Recipe modified from Shelly Adam’s recipe Glory Bowl; Whitewater Cooks, 2007.
4 cups cooked whole grain Bluebird Emmer Farro or Einkorn (2 cups uncooked)
1 cup beets, grated
1 cup carrots, grated
1 cup almonds, toasted
1 cup spinach leaves
1 cup tofu, baked or sauteed
1 cup, avocado, sliced
1/2 cup nutritional yeast flakes
1/3 cup water
1/3 cup tamari
1/3 cup apple cider vinegar
2 cloves garlic, crushed
1 1/2 cups vegetable oil
2 tablespoon tahini paste
Cook 2 cups of raw Bluebird whole grain emmer in 6 cups of water. Simmer for 60 minutes, 30 minutes for Einkorn. Drain water, set it aside to cool. This can be done in advance and kept in the refrigerator. Grain can also be cooked in a rice cooker on the brown rice setting.
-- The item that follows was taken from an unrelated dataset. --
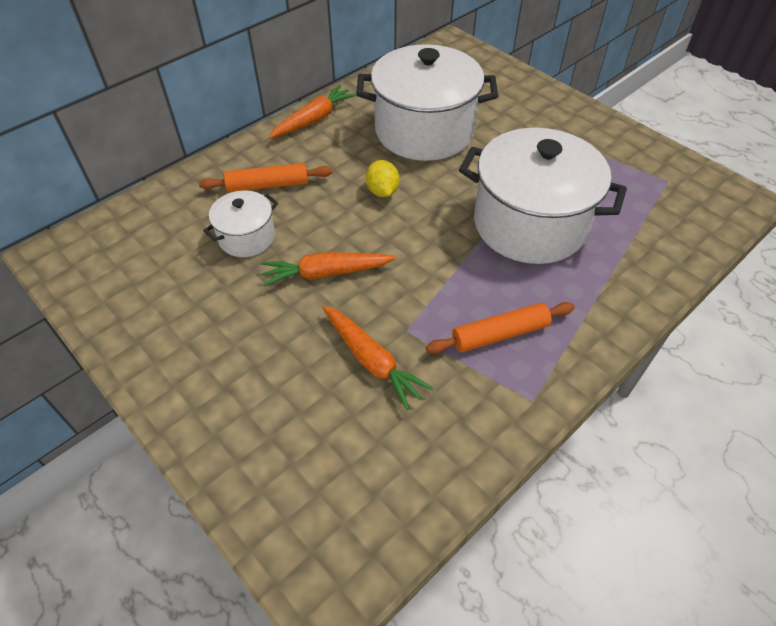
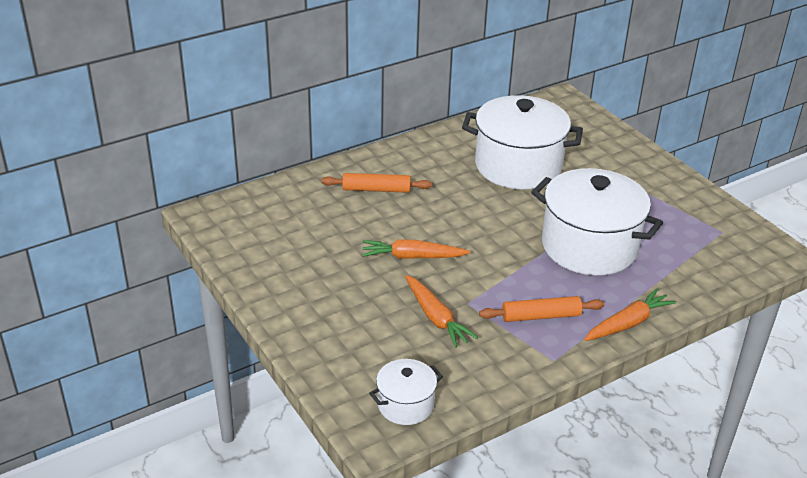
camera: 10 degrees right, 15 degrees down
(247, 237) = (353, 224): white pot -> white pot (405, 405)
(314, 119) = (424, 145): orange carrot -> orange carrot (628, 323)
(382, 191) = (471, 206): yellow lemon -> none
Sauté tofu cubes in a skillet with sesame oil or bake tofu (tossed in sesame oil) for 15 min at 400. Set aside.
Combine nutritional yeast flakes, water, tamari or soy sauce, apple cider vinegar, tahini, and crushed garlic in a blender to prepare the dressing.
Add oil in a steady stream. You will have leftover dressing.
Assemble the bowls by placing cooked emmer farro into 4 bowls, top with beets, carrots, spinach leaves, almonds, tofu cubes, and avocado.
Drizzle bowls with dressing.
* Tofu can be replaced with cubed chicken or chicken can be served with tofu to boost protein.